Nous sommes entrés dans une période d’enjeux sans précédent

Je ne disais pas cela il y a un an. Nous sommes entrés dans une période d’enjeux sans précédent. La plupart des 58 réacteurs français, mais aussi des sites d’Areva (combustible et retraitement) et des réacteurs de recherche du CEA, soit quelque 150 installations, ont été mis en service dans les années 1980 et approchent donc de leurs quarante ans de fonctionnement. La question est de savoir, en particulier pour les réacteurs, s’ils peuvent être prolongés, avec des normes de sûreté rehaussées. Pour y répondre, un très gros travail d’analyse doit d’abord être mené. Les travaux d’amélioration des installations nécessitent un investissement industriel considérable et un contrôle renforcé de l’ASN.

Ce qui est nouveau, ce sont les graves difficultés économiques, financières ou budgétaires des acteurs industriels du nucléaire. Le gouvernement a décidé une réorganisation de cette filière, mais celle-ci est encore en phase de transition. Or il est essentiel que les opérateurs maintiennent les compétences humaines et les investissements nécessaires à la sûreté.
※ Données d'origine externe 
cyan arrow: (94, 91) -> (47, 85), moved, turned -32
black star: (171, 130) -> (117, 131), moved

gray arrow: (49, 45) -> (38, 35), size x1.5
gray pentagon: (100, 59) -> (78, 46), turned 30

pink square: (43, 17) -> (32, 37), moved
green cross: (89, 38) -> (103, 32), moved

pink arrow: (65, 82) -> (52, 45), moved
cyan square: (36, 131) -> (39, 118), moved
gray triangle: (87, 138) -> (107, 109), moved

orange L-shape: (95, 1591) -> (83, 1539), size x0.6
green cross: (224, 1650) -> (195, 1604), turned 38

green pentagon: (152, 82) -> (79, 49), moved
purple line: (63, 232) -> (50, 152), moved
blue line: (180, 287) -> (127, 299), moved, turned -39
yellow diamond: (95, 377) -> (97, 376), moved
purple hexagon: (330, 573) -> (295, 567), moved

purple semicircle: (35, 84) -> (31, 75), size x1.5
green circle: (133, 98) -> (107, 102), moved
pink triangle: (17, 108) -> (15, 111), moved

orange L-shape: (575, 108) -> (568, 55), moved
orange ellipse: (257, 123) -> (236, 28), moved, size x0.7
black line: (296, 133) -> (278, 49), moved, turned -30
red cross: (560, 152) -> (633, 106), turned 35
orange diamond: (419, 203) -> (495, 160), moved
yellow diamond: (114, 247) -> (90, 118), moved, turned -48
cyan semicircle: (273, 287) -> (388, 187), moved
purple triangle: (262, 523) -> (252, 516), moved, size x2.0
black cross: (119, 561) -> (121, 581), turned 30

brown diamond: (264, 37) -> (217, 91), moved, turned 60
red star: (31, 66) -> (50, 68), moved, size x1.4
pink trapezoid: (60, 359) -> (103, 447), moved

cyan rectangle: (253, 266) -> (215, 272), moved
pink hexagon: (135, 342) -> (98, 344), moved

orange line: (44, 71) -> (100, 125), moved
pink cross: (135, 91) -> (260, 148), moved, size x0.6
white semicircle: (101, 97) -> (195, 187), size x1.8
Face à ces enjeux, l’ASN et son appui technique [l’Institut de radioprotection et de sûreté nucléaire] n’ont actuellement pas les ressources nécessaires pour assurer pleinement leurs missions de contrôle. Nous avons demandé au gouvernement 150 postes supplémentaires, ce qui représente un budget d’environ 20 millions d’euros, soit une somme infinitésimale en regard des plus de 50 milliards d’euros qu’EDF prévoit d’investir dans la modernisation de ses réacteurs. Faute d’avoir obtenu ces moyens, nous sommes contraints d’arbitrer entre nos priorités, en privilégiant les installations en activité par rapport à celles en construction. Cette situation n’est pas satisfaisante.

Les difficultés financières des industriels sont-elles une menace pour la sûreté ?

Elles peuvent conduire à repousser des investissements de sûreté, ce qui ne serait pas acceptable. A cet égard, la loi de transition énergétique nous donne des pouvoirs de sanction accrus : nous pouvons frapper au portefeuille et imposer des astreintes journalières, si nos prescriptions ne sont pas respectées.

Par principe, la culture de la sûreté nucléaire n’est jamais acquise. Je précise que ce sont les investigations demandées par l’ASN qui ont permis de découvrir des anomalies sur la cuve de l’EPR de Flamanville (Manche) forgée par Areva, ce qui montre que les contrôles internes n’ont pas fonctionné.

Pour l’instant, il n’y a pas de signaux alarmants qui indiqueraient que la sûreté se dégrade en France. Mais la situation peut dériver dans les années à venir. Il nous faut rester extrêmement vigilants.